* _PROMPT_
Only certain lines below are wanted: those starting at the line containing "Sherif, M. (1966)." and ending at the line containing "Ullrich, J., &", both included, each retyped exactly.

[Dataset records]
******
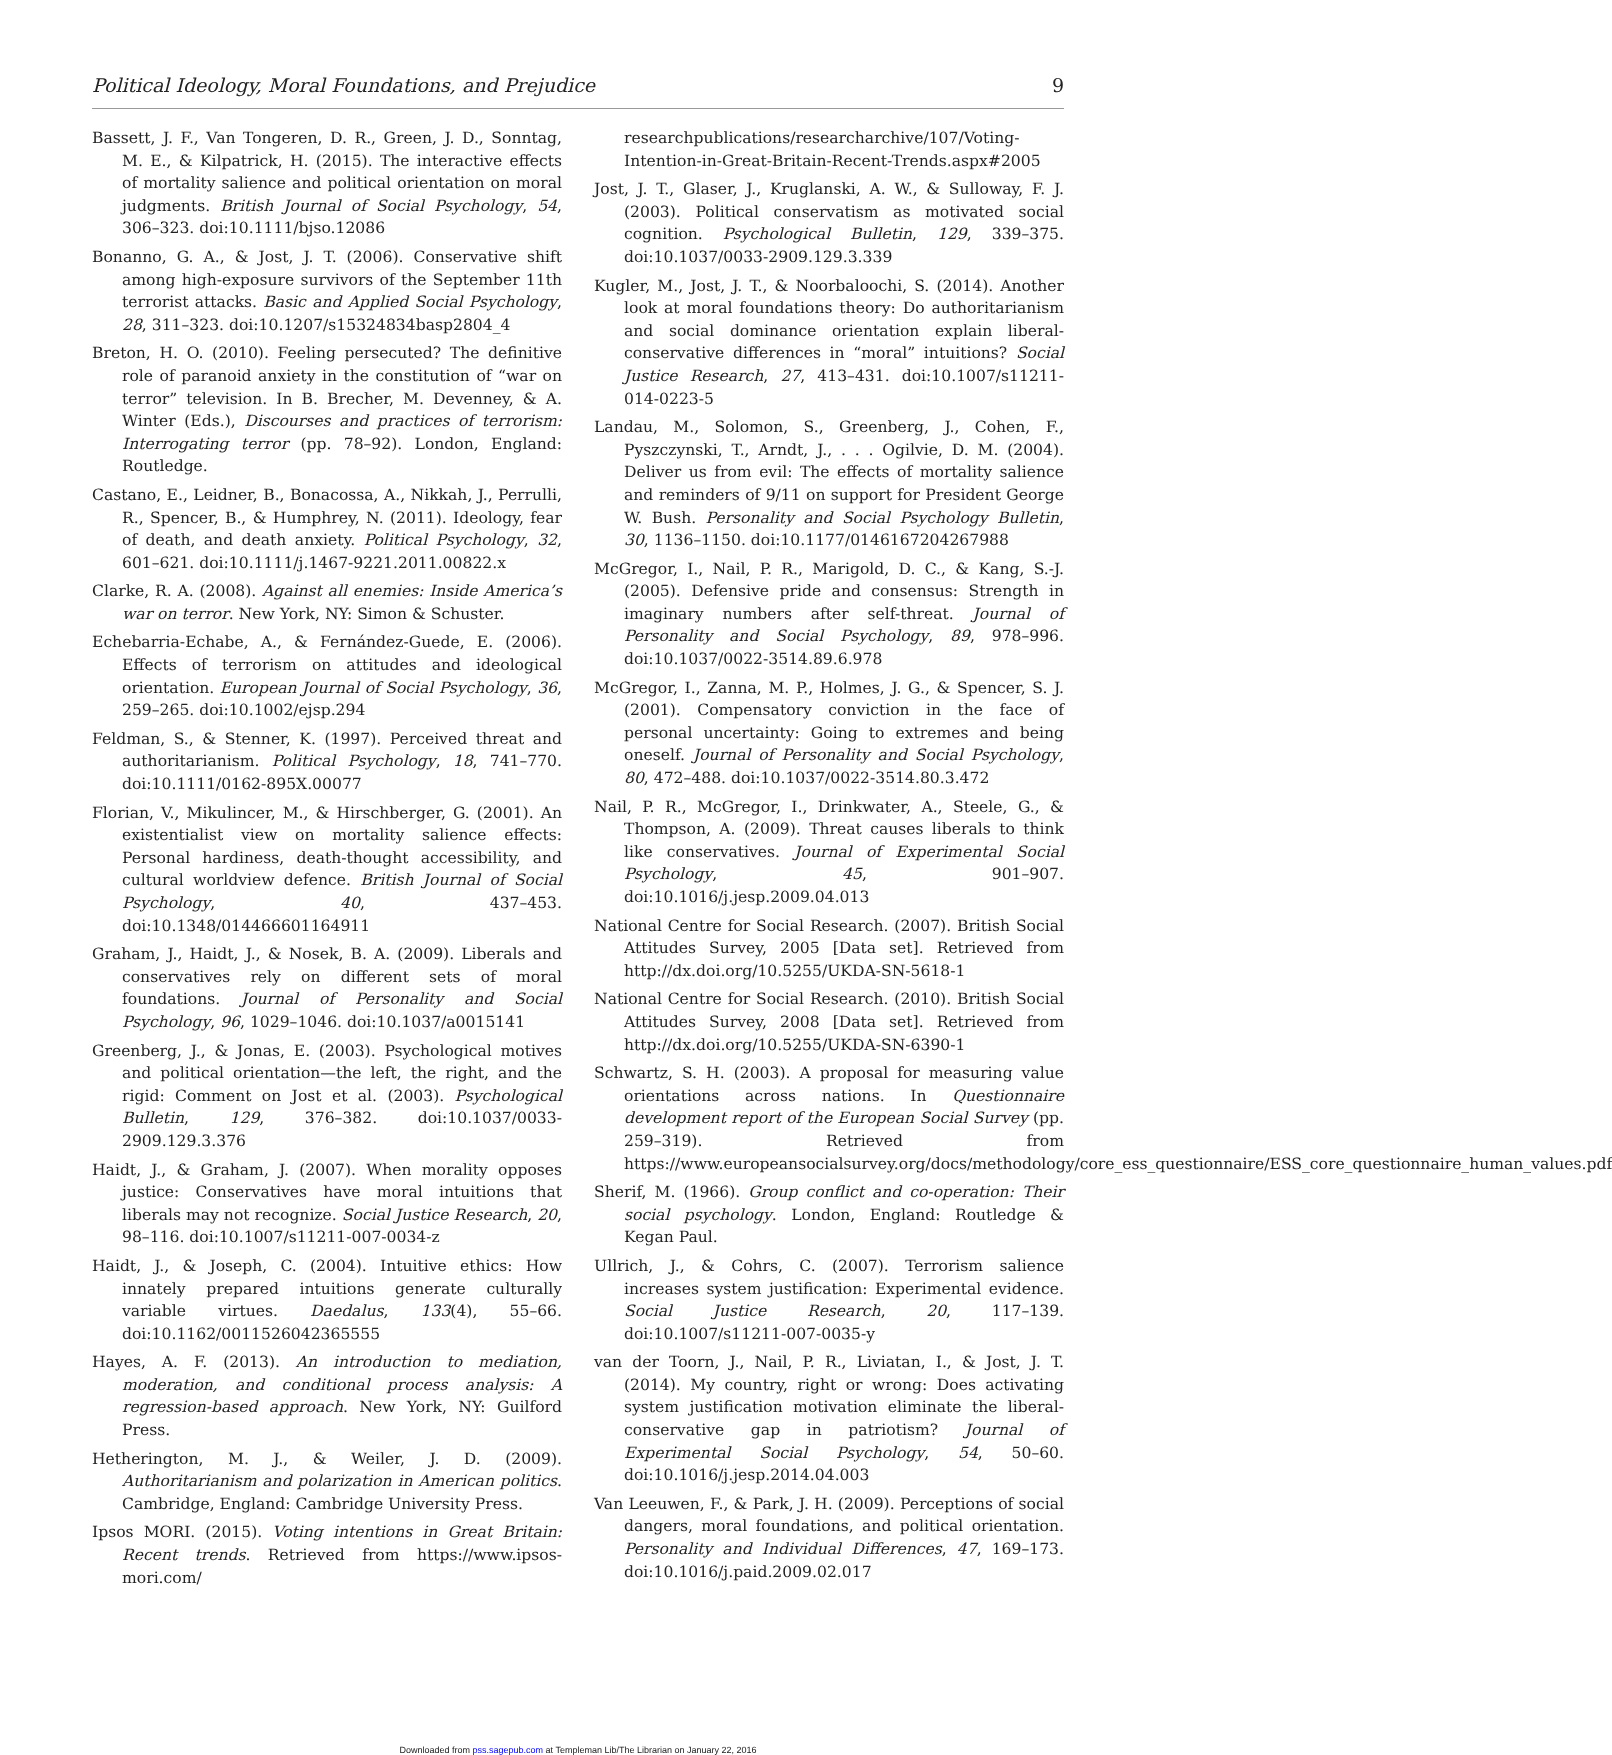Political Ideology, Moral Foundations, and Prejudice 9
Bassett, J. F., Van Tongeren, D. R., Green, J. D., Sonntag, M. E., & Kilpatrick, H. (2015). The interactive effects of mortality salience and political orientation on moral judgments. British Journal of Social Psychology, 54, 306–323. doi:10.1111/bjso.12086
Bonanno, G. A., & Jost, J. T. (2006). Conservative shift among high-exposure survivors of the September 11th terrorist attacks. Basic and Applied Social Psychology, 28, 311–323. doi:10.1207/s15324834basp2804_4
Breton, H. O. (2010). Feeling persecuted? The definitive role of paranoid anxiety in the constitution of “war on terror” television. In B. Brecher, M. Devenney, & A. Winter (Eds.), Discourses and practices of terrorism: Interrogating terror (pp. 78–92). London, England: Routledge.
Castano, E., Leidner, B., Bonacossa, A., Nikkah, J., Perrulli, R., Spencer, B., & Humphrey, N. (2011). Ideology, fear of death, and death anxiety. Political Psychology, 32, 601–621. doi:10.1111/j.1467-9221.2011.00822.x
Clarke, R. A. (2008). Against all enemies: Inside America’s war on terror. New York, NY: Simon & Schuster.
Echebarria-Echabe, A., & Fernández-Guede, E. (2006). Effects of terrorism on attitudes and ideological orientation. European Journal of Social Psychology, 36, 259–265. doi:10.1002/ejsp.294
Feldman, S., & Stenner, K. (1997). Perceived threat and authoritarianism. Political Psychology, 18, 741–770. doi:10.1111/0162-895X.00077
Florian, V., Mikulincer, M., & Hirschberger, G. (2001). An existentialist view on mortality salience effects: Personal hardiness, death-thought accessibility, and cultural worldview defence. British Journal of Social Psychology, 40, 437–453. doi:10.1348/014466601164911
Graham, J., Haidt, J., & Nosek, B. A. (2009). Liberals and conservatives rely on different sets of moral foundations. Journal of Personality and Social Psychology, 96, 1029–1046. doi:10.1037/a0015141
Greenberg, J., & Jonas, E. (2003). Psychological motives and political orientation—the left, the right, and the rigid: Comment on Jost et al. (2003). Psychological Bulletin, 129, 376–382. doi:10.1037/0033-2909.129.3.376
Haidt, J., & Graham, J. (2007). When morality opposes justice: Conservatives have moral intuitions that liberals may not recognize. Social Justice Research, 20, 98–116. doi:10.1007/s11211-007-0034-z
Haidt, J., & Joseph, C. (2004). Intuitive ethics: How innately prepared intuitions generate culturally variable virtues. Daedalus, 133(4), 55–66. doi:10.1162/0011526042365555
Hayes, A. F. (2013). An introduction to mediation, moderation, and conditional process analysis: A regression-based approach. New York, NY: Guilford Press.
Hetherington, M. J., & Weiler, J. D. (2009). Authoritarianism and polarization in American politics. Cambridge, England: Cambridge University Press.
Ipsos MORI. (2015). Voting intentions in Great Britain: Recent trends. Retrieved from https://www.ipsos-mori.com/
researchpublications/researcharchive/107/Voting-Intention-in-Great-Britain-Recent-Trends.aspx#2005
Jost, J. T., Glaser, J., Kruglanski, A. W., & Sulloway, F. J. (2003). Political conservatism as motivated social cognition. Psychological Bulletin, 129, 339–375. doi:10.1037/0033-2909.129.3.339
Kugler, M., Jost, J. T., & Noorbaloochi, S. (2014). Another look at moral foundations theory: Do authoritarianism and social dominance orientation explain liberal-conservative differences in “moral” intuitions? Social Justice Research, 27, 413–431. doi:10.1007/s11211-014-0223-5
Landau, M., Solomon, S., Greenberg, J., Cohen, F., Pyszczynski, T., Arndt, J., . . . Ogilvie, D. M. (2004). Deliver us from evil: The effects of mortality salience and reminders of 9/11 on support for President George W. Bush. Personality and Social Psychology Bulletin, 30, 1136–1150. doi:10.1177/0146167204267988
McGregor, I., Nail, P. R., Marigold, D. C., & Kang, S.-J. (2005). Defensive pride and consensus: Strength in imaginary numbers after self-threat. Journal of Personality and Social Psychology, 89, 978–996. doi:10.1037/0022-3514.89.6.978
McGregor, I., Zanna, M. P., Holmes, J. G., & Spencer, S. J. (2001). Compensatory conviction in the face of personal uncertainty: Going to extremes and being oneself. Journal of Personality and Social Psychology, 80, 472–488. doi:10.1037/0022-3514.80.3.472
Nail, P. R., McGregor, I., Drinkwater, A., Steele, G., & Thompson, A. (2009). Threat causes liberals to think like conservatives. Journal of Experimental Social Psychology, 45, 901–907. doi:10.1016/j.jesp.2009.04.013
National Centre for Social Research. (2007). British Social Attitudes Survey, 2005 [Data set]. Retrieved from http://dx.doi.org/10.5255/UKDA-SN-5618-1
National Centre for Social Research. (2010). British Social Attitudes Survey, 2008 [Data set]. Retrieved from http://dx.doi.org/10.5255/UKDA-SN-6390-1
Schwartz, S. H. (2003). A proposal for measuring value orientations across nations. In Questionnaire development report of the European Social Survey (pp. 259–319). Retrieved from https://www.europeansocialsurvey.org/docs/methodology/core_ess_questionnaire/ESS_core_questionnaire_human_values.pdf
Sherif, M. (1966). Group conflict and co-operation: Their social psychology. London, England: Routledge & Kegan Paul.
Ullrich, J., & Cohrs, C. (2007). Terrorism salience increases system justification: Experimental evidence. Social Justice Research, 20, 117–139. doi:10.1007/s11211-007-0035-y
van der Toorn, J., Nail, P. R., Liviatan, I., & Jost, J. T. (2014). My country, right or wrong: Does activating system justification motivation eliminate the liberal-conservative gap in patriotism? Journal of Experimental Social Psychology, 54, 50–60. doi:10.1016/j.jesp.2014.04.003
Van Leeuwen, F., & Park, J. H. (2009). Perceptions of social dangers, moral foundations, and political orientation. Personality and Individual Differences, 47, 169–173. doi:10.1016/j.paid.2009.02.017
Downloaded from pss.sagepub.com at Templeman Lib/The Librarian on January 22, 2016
******
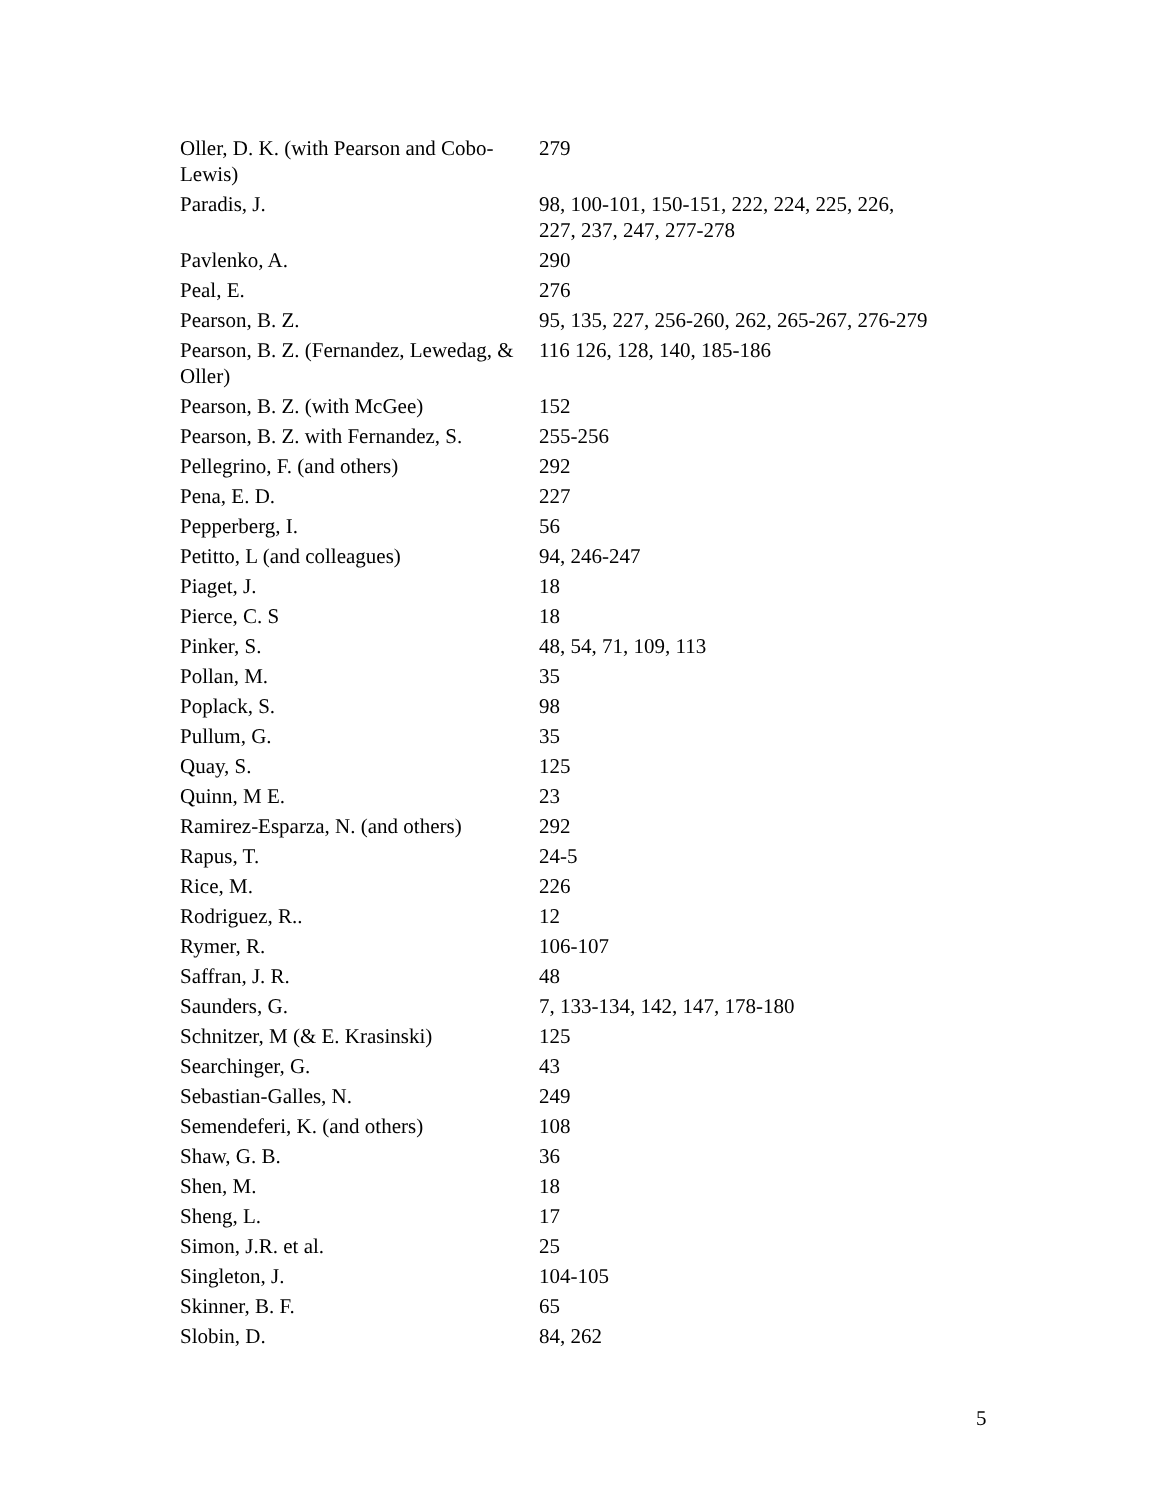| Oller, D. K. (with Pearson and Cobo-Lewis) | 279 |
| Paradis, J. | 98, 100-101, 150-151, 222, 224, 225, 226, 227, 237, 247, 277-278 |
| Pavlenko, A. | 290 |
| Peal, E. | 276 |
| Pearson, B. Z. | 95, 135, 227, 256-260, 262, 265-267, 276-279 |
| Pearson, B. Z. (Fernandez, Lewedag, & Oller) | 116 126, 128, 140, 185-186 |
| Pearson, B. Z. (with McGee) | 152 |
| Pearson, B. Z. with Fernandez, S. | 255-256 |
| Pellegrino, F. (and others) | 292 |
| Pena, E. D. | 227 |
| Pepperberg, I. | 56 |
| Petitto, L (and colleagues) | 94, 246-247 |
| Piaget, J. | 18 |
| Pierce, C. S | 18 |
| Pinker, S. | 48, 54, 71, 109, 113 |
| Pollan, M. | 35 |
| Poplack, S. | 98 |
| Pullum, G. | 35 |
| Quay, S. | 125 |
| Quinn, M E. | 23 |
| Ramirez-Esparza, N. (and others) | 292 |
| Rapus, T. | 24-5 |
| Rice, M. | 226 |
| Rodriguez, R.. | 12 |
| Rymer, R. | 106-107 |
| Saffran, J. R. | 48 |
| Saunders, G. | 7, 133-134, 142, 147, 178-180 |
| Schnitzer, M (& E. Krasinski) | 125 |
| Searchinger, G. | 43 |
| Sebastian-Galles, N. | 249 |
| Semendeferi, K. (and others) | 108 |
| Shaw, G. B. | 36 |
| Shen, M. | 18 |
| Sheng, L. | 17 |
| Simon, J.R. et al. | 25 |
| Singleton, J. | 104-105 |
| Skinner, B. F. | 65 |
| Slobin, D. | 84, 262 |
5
******
* _WRITTEN SOLUTION_
Sherif, M. (1966). Group conflict and co-operation: Their social psychology. London, England: Routledge & Kegan Paul.
Ullrich, J., & Cohrs, C. (2007). Terrorism salience increases system justification: Experimental evidence. Social Justice Research, 20, 117–139. doi:10.1007/s11211-007-0035-y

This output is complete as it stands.